Avez-vous fixé des limites aux interventions ? Oui, les insultes et les menaces ne sont en principe pas tolérées. Ces limites sont celles qu’exige la loi, mais j’en ai une vision disons, assez large. Je ne veux pas empêcher les gens de dire du mal de Martin Hellweg. Par ailleurs, j’ai essayé de limiter la « récupération » opérée par des militants altermondialistes qui veulent faire de la « Boillat » un exemple de tout ce qui ne va pas sur terre. Je ne dis pas que je ne suis pas altermondialiste, mais je pense que la question n’est pas là. Les « Boillat » se battent pour leur usine, point.
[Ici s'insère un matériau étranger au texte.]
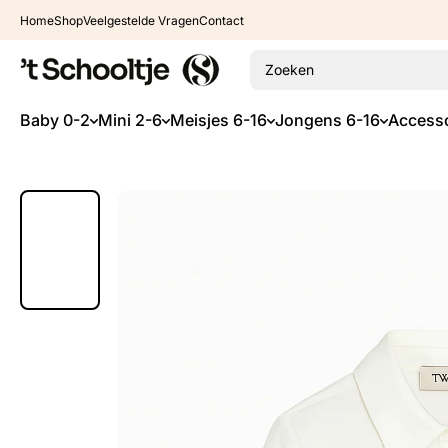
Ga naar inhoud
Home
Shop
Veelgestelde Vragen
Contact
Zoeken
Baby 0-2
Mini 2-6
Meisjes 6-16
Jongens 6-16
Accesso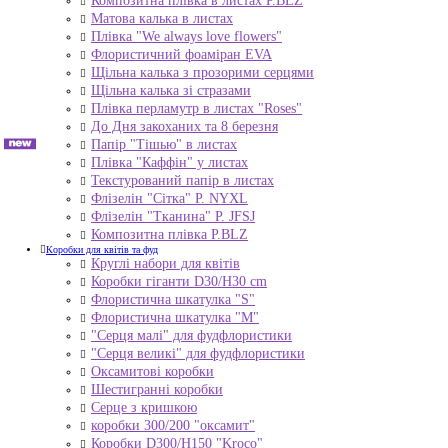
Композитна плівка в листах Р.BLZ
Матова калька в листах
Плівка "We always love flowers"
Флористичний фоаміран EVA
Щільна калька з прозорими серцями
Щільна калька зі стразами
Плівка перламутр в листах "Roses"
До Дня закоханих та 8 березня
Папір "Тішью" в листах
Плівка "Каффін" у листах
Текстурований папір в листах
Флізелін "Сітка" P. NYXL
Флізелін "Тканина" P. JFSJ
Композитна плівка Р.BLZ
Коробки для квітів та фуд
Круглі набори для квітів
Коробки гіганти D30/H30 cm
Флористична шкатулка "S"
Флористична шкатулка "М"
"Серця малі" для фудфлористики
"Серця великі" для фудфлористики
Оксамитові коробки
Шестигранні коробки
Серце з кришкою
коробки 300/200 "оксамит"
Коробки D300/H150 "Kroco"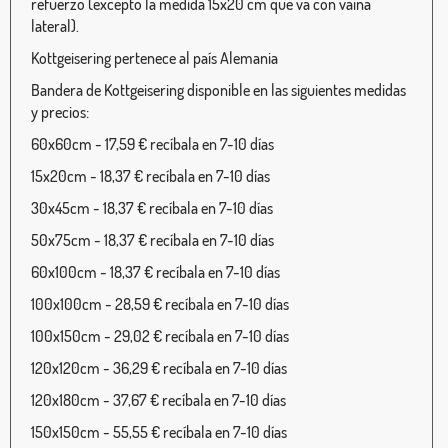
refuerzo (excepto la medida 15x20 cm que va con vaina
lateral).
Kottgeisering pertenece al país Alemania
Bandera de Kottgeisering disponible en las siguientes medidas
y precios:
60x60cm - 17,59 € recíbala en 7-10 días
15x20cm - 18,37 € recíbala en 7-10 días
30x45cm - 18,37 € recíbala en 7-10 días
50x75cm - 18,37 € recíbala en 7-10 días
60x100cm - 18,37 € recíbala en 7-10 días
100x100cm - 28,59 € recíbala en 7-10 días
100x150cm - 29,02 € recíbala en 7-10 días
120x120cm - 36,29 € recíbala en 7-10 días
120x180cm - 37,67 € recíbala en 7-10 días
150x150cm - 55,55 € recíbala en 7-10 días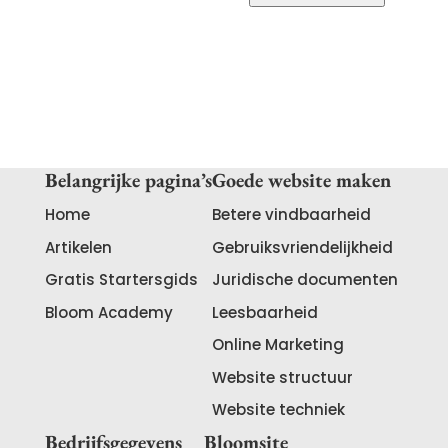
Belangrijke pagina’s
Goede website maken
Home
Betere vindbaarheid
Artikelen
Gebruiksvriendelijkheid
Gratis Startersgids
Juridische documenten
Bloom Academy
Leesbaarheid
Online Marketing
Website structuur
Website techniek
Bedrijfsgegevens
Bloomsite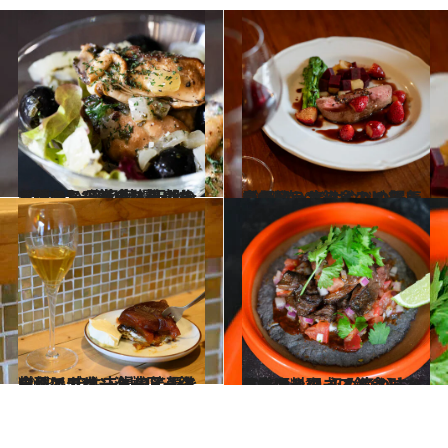
2023.12.19
【このシリーズを初めから読む】【鎌倉】着いたら朝から“泡と牡蠣” 朝のカヴァから夜のハイボールまで 一日何度も行きたくなるスープ＆バー
グルメ
2024.4.20
春を迎えた鎌倉のビストロで酔う イケおじの陽気で優しいサービスと イチゴ×鴨肉×赤ワインの組み合わせ
グルメ
2023.12.19
自然派ワイン激戦区【鎌倉】で 店主夫婦の笑顔と料理とデザート ワインを中心にカウンタートーク
グルメ
2023.12.19
日本酒とタコスとジャンルレス料理 初めての味を体験できて 心も癒やされるカウンター【鎌倉】
グルメ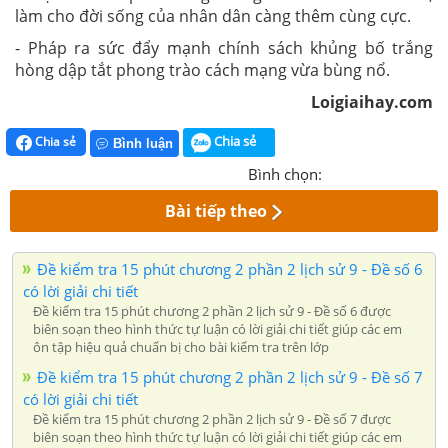
làm cho đời sống của nhân dân càng thêm cùng cực.
- Pháp ra sức đẩy mạnh chính sách khủng bố trắng
hòng dập tắt phong trào cách mạng vừa bùng nổ.
Loigiaihay.com
Chia sẻ
Chia sẻ
Bình luận
Bình chọn:
Bài tiếp theo
Đề kiểm tra 15 phút chương 2 phần 2 lịch sử 9 - Đề số 6
có lời giải chi tiết
Đề kiểm tra 15 phút chương 2 phần 2 lịch sử 9 - Đề số 6 được
biên soạn theo hình thức tự luận có lời giải chi tiết giúp các em
ôn tập hiệu quả chuẩn bị cho bài kiểm tra trên lớp
Đề kiểm tra 15 phút chương 2 phần 2 lịch sử 9 - Đề số 7
có lời giải chi tiết
Đề kiểm tra 15 phút chương 2 phần 2 lịch sử 9 - Đề số 7 được
biên soạn theo hình thức tự luận có lời giải chi tiết giúp các em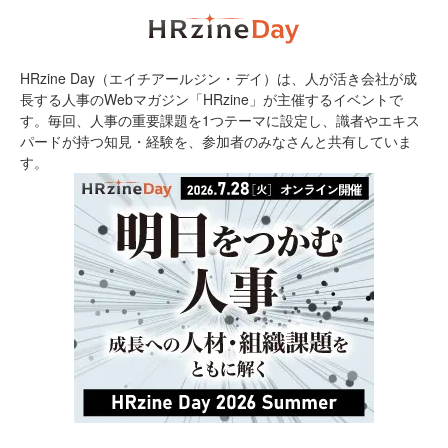
HRzine Day（エイチアールジン・デイ）は、人が活き会社が成
長する人事のWebマガジン「HRzine」が主催するイベントで
す。毎回、人事の重要課題を1つテーマに設定し、識者やエキス
パードが持つ知見・経験を、参加者のみなさんと共有していま
す。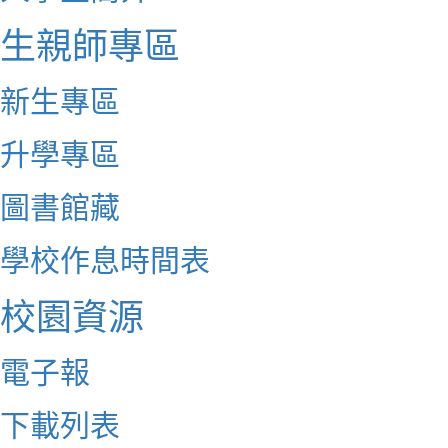
生親師專區
新生專區
升學專區
圖書館藏
學校作息時間表
校園資源
電子報
下載列表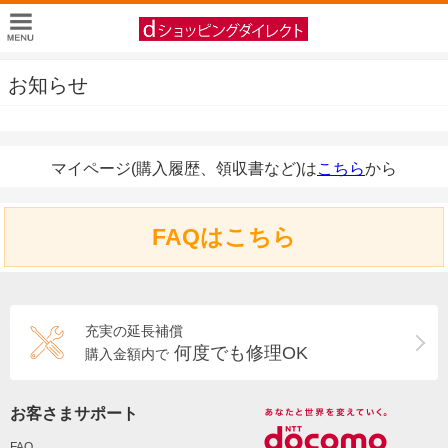
お知らせ
マイページ(購入履歴、領収書など)は
こちら
から
FAQはこちら
充実の延長補償
何度でも修理OK
購入金額内で
お客さまサポート
FAQ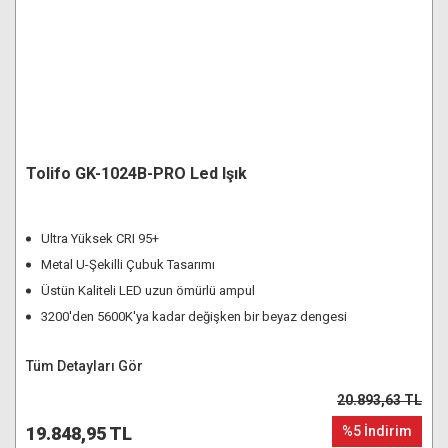
Tolifo GK-1024B-PRO Led Işık
Ultra Yüksek CRI 95+
Metal U-Şekilli Çubuk Tasarımı
Üstün Kaliteli LED uzun ömürlü ampul
3200'den 5600K'ya kadar değişken bir beyaz dengesi
Tüm Detayları Gör
20.893,63 TL
19.848,95 TL
%5 İndirim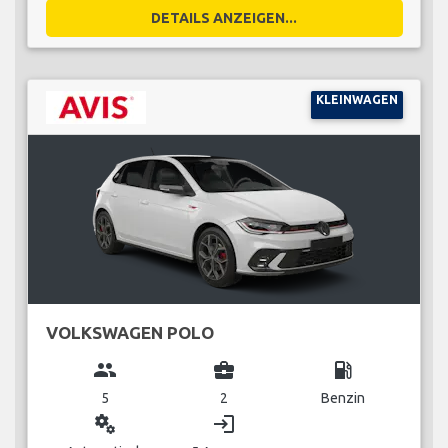
DETAILS ANZEIGEN...
KLEINWAGEN
VOLKSWAGEN POLO
group
business_center
local_gas_station
5
2
Benzin
miscellaneous_services
login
Ils ne veulent pas servir d’exemple, mais continuer à travailler.
Vos propos comme ceux de vos visiteurs sont parfois très durs... Il faut bien voir que de la part des intervenants extérieurs à la « Boillat », les interventions sont souvent des appels à « continuer le combat », « mourir debout », tout cela poliment, sans violence et dans la dignité. Cela met les ouvriers dans des situations tout à fait particulières. J’ai parfois été accusé de susciter la violence. Je crois au contraire qu’à défaut d’avoir toujours été très noble ou courtois, ce dialogue a permis d’éviter des passages à l’acte.
Savez-vous si la direction de Swissmetal a lu votre blog ? J’ai la certitude qu’elle l’a lu comme le lisaient d’ailleurs certains ouvriers à Dornach. Une information qui m’est parvenue tend à prouver que ce blog est la raison pour laquelle internet a été coupé à la « Boillat » il y a quelques semaines. Karl, ça les rend fou !
Pourquoi ne pas avoir dévoilé votre identité ? Parce que Karl, c’est un personnage qui n’est pas tout à fait moi... Mais aussi parce que la confidentialité m’a permis de développer une relation de confiance avec des acteurs bien informés et de protéger ces contacts.
Pensez-vous que l’existence de Karl a pesé dans la manière dont s’est déroulé le conflit ? Je l’espère. J’ai le sentiment que le système tient parce que les actionnaires font confiance à la stratégie de l’entreprise mais n’en connaissent pas forcément la finalité. En lisant certaines informations mises au grand jour, certains se sont peut-être rendu compte que Swissmetal allait finir par ne plus exister.
Pour quelles raisons ? Il y a des secrets qu’une entreprise cotée en bourse n’aime pas forcément voir publier sans son contrôle : je crois savoir que la publication des chiffres sur la clientèle prétendument perdue par Swissmetal pendant la grève a fait sortir certains de leur gonds. De même que la reproduction d’un e-mail qui dénote que les cadres du groupe n’ont pas pu reprendre le contrôle de la production comme prévu après la reprise du travail.
Votre site est bien fourni en indications sur le passé de Martin Hellweg, qu’on dépeint comme un personnage assez particulier. Oui, ce site a démontré une capacité d’investigation collective insoupçonnée. Cela dit, plaquer un comportement rationnel sur ce qu’on a appris de Martin Hellweg reste très compliqué.
Karl va-t-il disparaître ? Non, je travaille maintenant à documenter cette histoire. Au début du conflit, on disait beaucoup que la vallée de Tavannes sans la « Boillat », c’est inimaginable. Aujourd’hui ça n’est plus le cas. Je crois qu’on a pris conscience de la fragilité de certaines choses.
*Karl est un personnage fictif. Sa véritable identité est connue de styloactif. Cet entretien a été réalisé début avril 2006 à Lausanne.